Report every line in the listing that contains the word "chart", treating uppercase and lowercase as different.

====

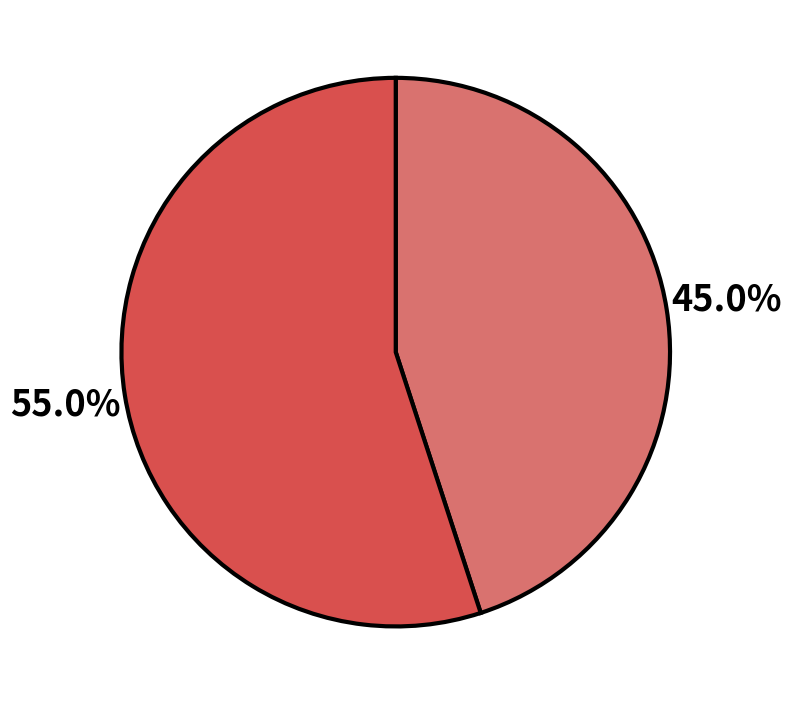

Is there a majority slice in this chart?

Yes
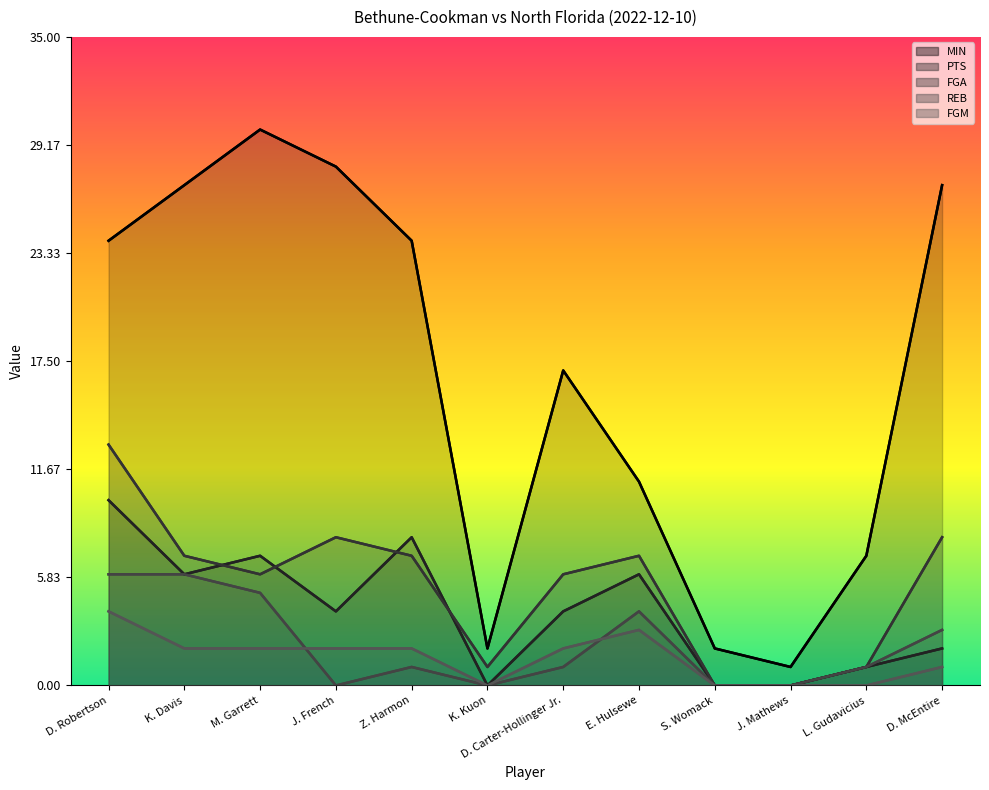

Which label corresponds to the smallest value in the chart?

K. Kuon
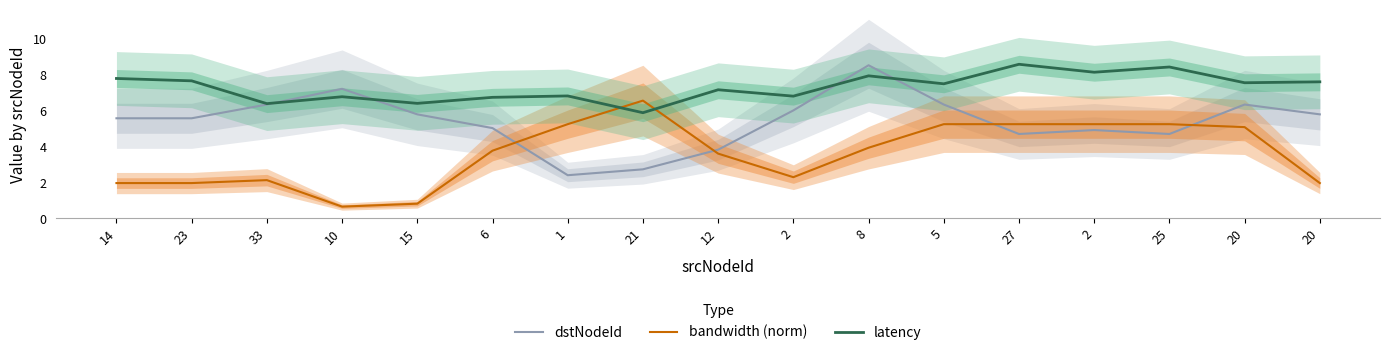

Rank the series at 23 from lowest to highest value.

bandwidth (norm), dstNodeId, latency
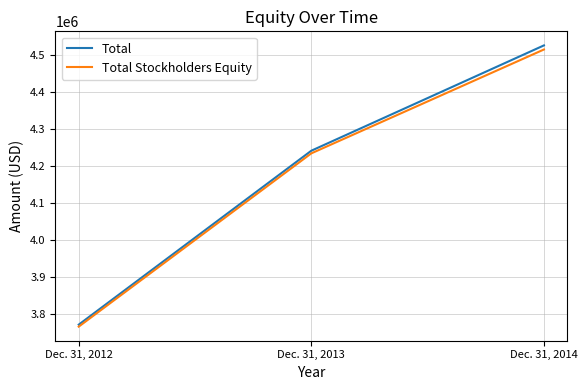

What value does the Total series have at Dec. 31, 2014, to the nearest 10?

4525540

====

## Output below
Is there a majority slice in this chart?
Which label corresponds to the smallest value in the chart?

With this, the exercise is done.